Our experiences in life shape us and push our limits of what we think is possible. None of us were ready for the havoc we have experienced. The “other side” of this disruptive period has been extraordinary, innovative ideas, initiatives, and inventions that have come to help us all adapt to our new environment. Ingenuity and creativity are helping us find some “normal”.
In business, the “Red Ocean strategy” is used when new businesses enter already saturated markets. They provide many of the same products and services that already exist, with some differences. To survive, the trade-offs are usually value–cost. Higher value or lower costs. Although this can differentiate one business from another, they are still one of many offering the same types of products or services. It is very hard to compete and survive profitably.
You do not need to look far to see these businesses. For example, fast-food chains are competing in saturated markets globally. While offering lower prices or better value is always welcome; any business competing in a space where you were one of many without differentiation Is problematic and may not be financially viable over the long term.
Necessity is the mother of invention. Our “new normal” has incentivized businesses to become creative, bring new ideas or take what exists, shift, and turn it into new opportunities and possibilities. Two examples of successful companies that have used a “Blue Ocean strategy” are IKEA and Virgin Group. Virgin has replicated its value innovation principles in other industries such as space, music, entertainment, and insurance. They have both created niches in “uncontested space” which makes competition irrelevant. Both companies are creating and capturing new demand and aligning themselves with products and services with differentiation and cost value.

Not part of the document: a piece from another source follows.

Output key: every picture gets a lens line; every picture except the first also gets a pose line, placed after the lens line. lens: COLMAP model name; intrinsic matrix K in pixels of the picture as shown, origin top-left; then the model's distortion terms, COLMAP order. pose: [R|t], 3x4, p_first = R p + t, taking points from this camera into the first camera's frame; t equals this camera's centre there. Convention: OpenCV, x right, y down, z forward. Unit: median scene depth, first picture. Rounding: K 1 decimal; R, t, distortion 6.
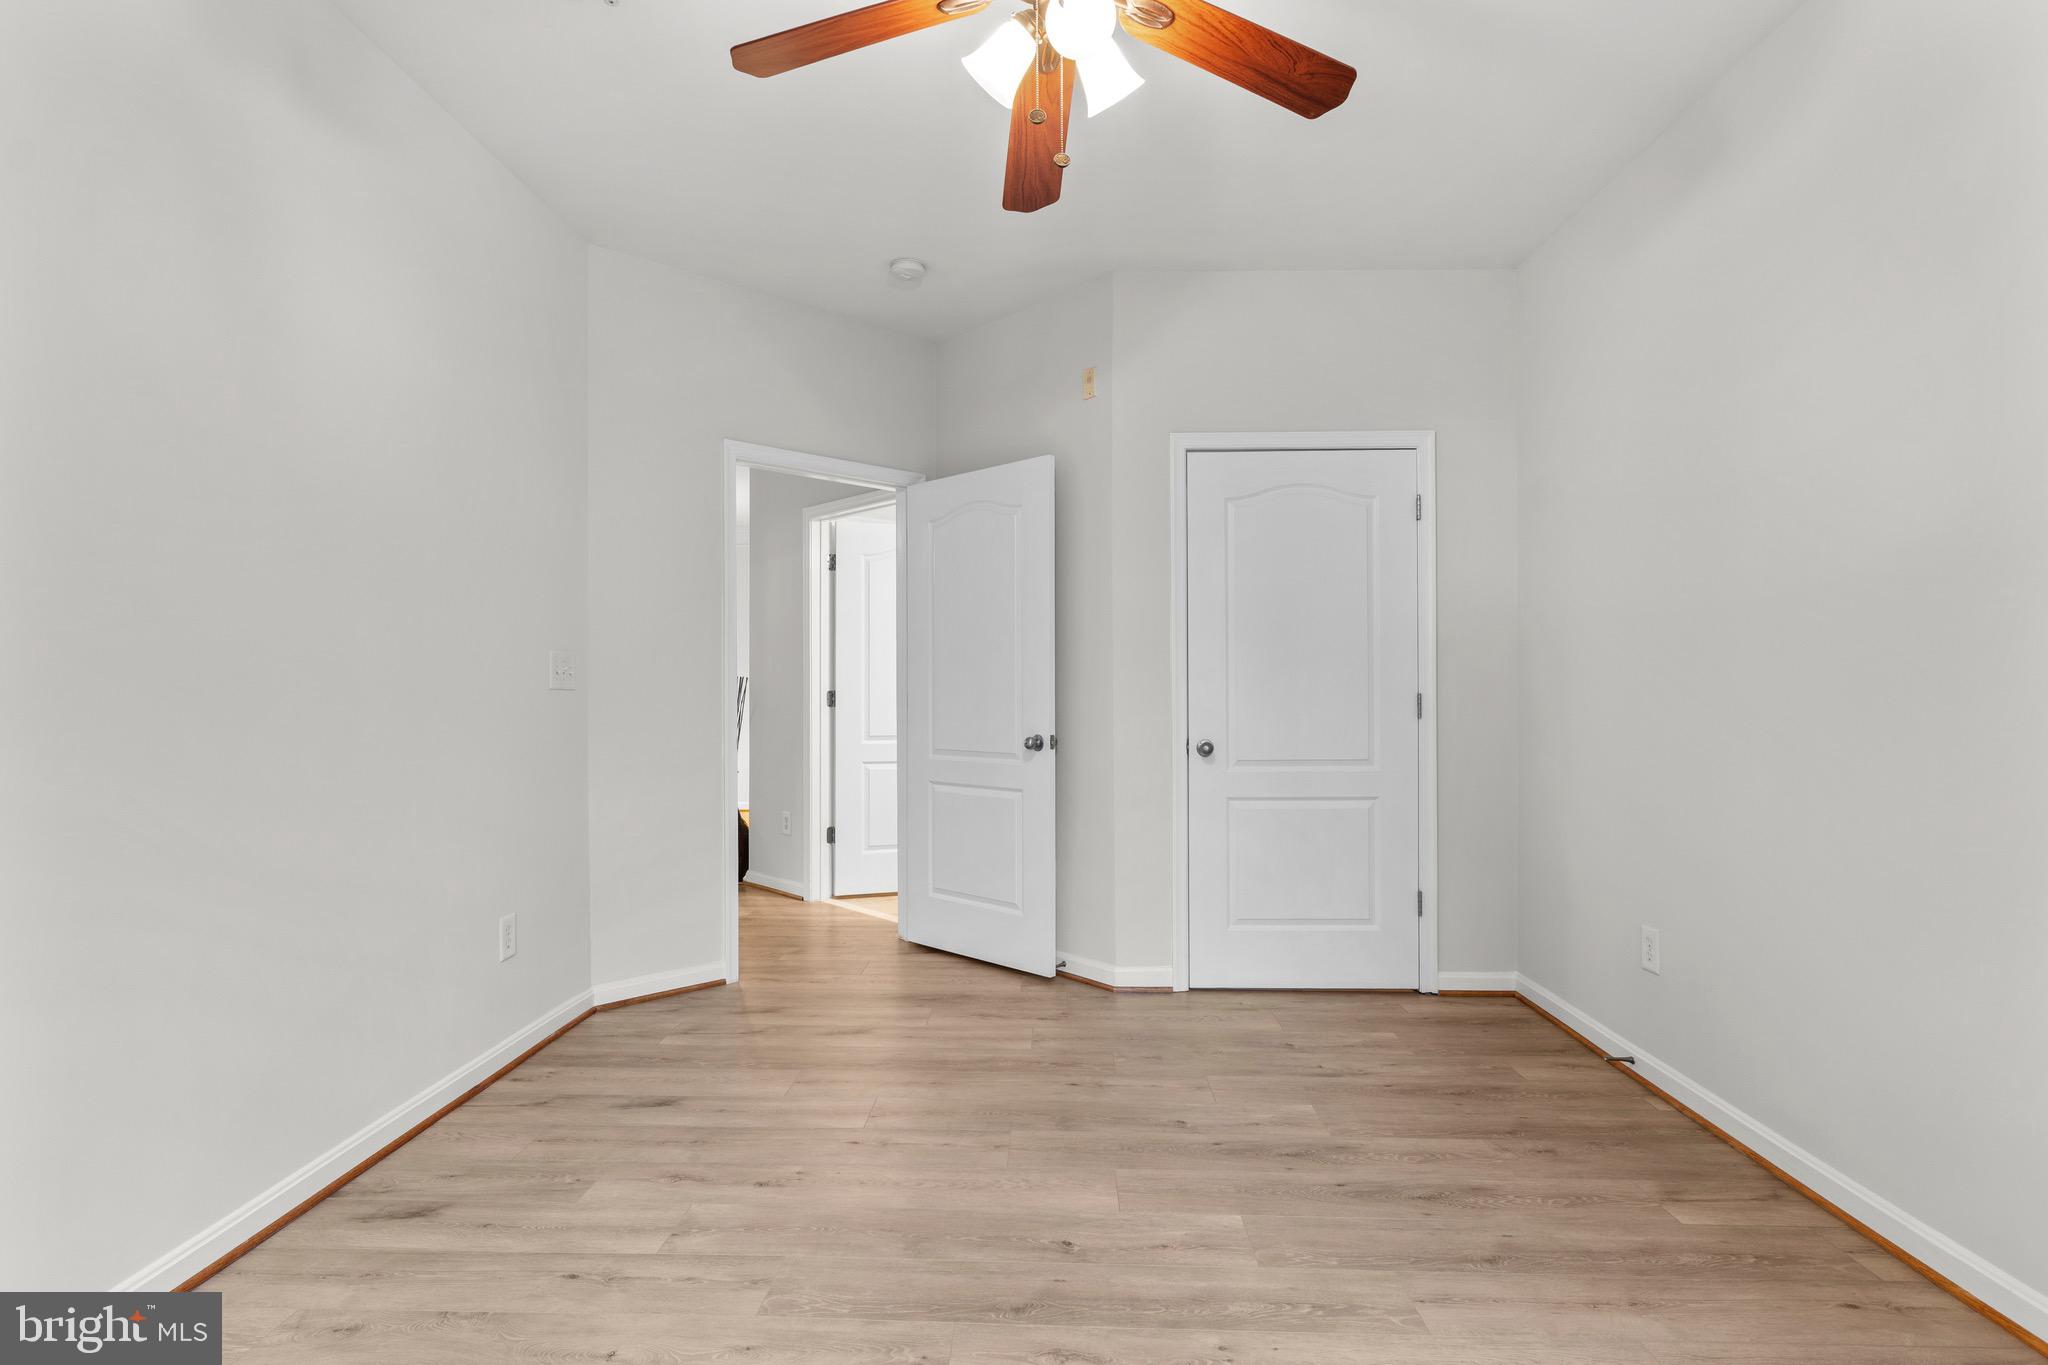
lens RADIAL K [[1061.0, 0, 1024.0], [0, 1061.0, 682.5], [0, 0, 1]] dist [-0.038824, 0.000204]
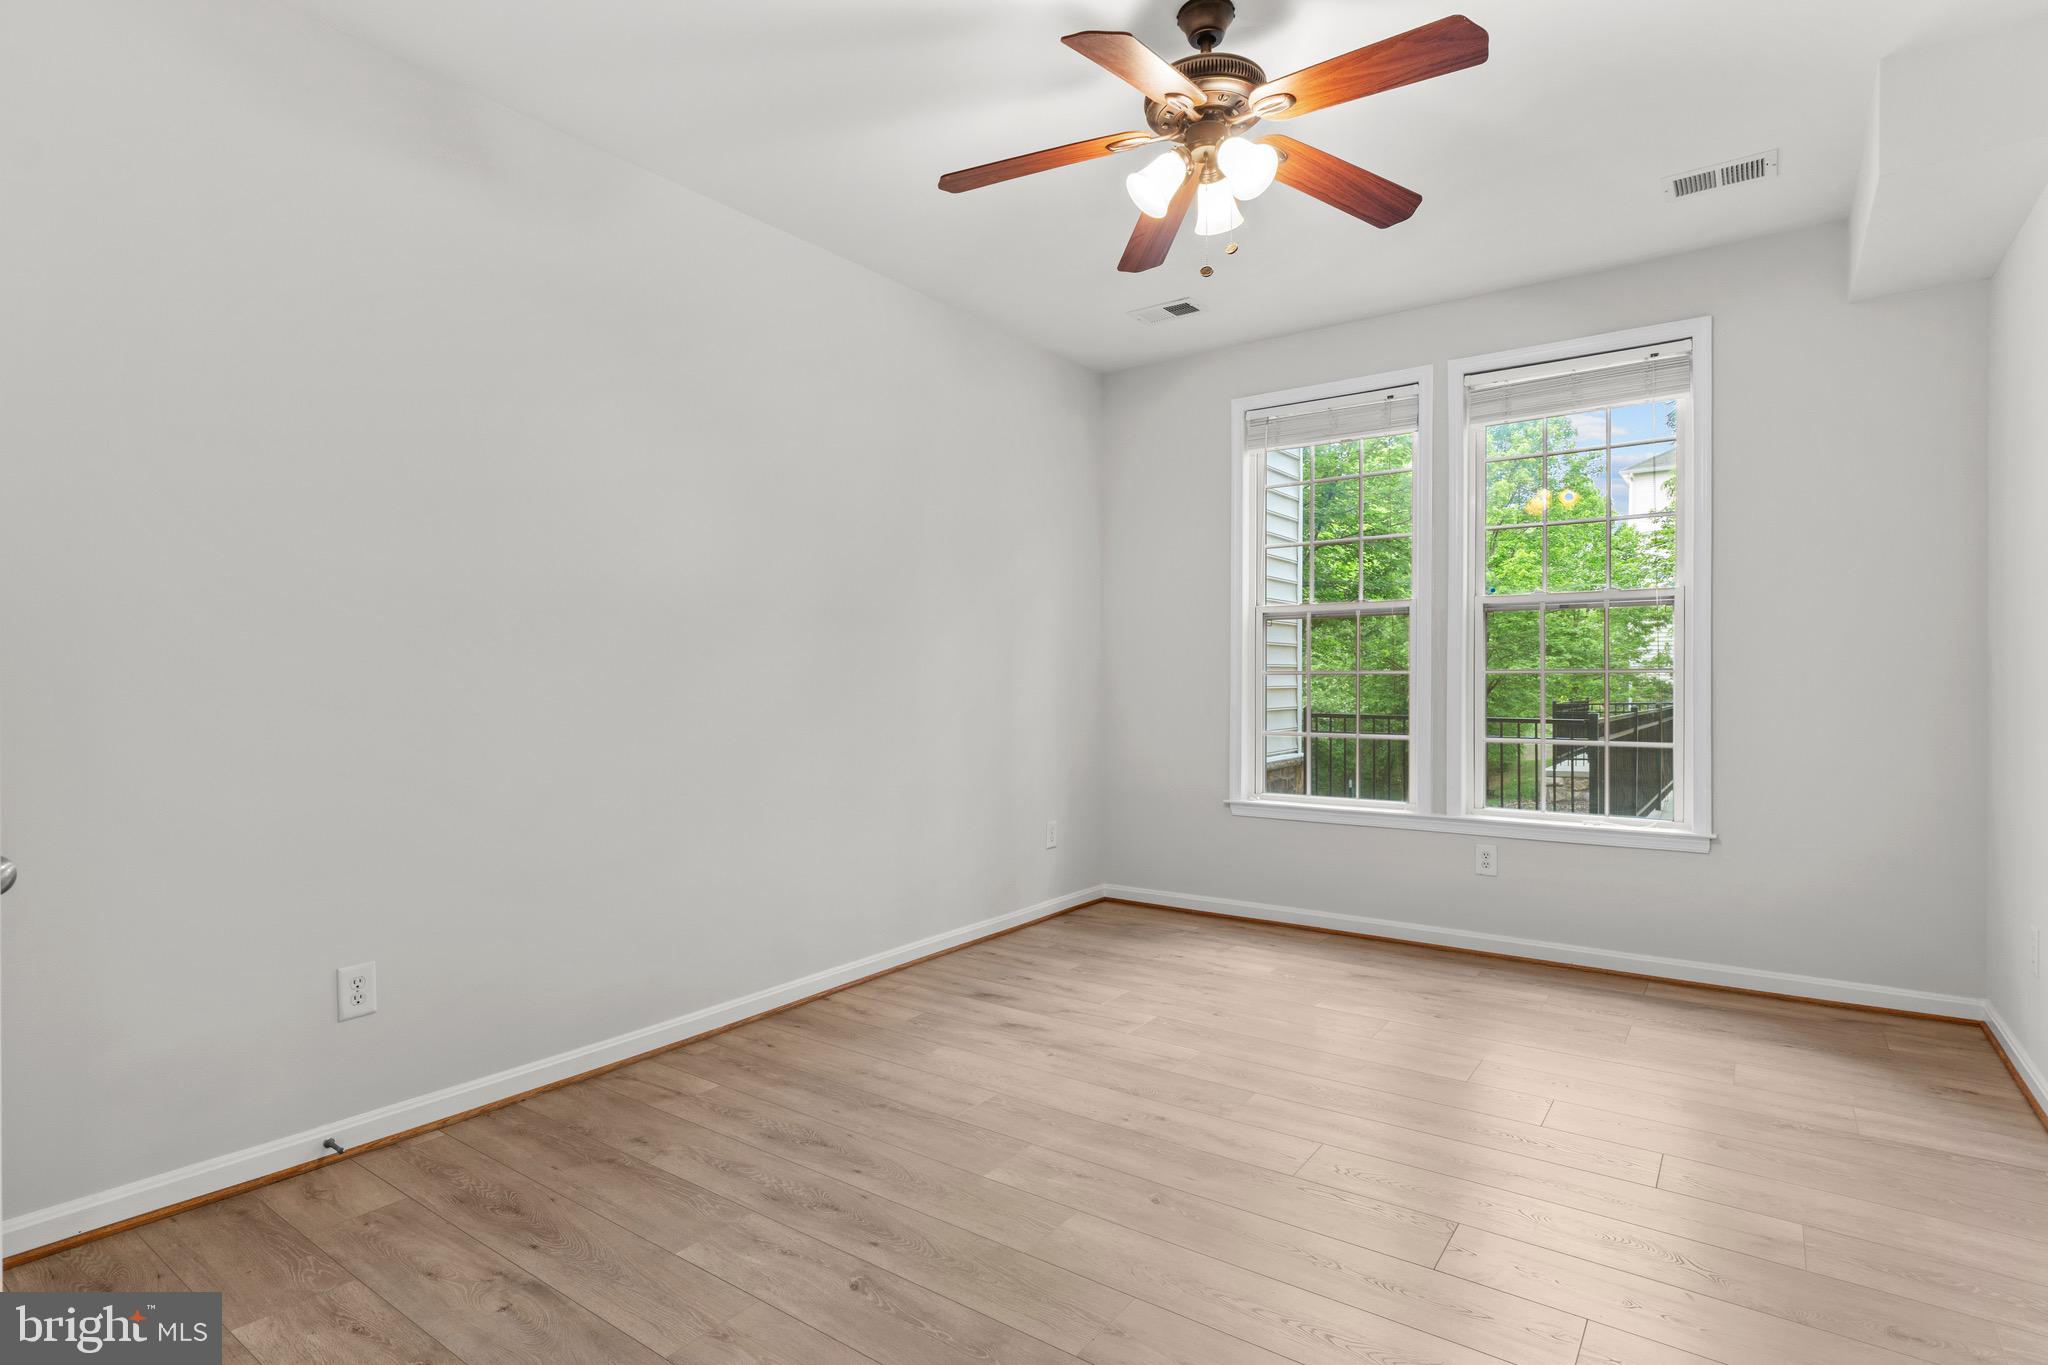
lens RADIAL K [[1061.0, 0, 1024.0], [0, 1061.0, 682.5], [0, 0, 1]] dist [-0.038824, 0.000204]
pose [[-0.834515, 0.003270, 0.550975, -0.361306], [0.006659, 0.999969, 0.004151, 0.009757], [-0.550945, 0.007133, -0.834511, 1.641303]]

New ideas and businesses are being developed every day. Although it may seem “impossible” for you to reinvent your own business, a better question is what if you do not try? Restaurants survived by having curbside take-out or delivery. Manufacturers have now switched to producing needed products related to safer workplaces. Many service-type businesses that were storefront now sell on platforms such as Shopify.
As we all compete to grow our businesses and bring in more clients, the idea of change can be daunting. Ask yourself what you can do to provide value and differentiation in a saturated marketplace to create your own successful “uncontested space”.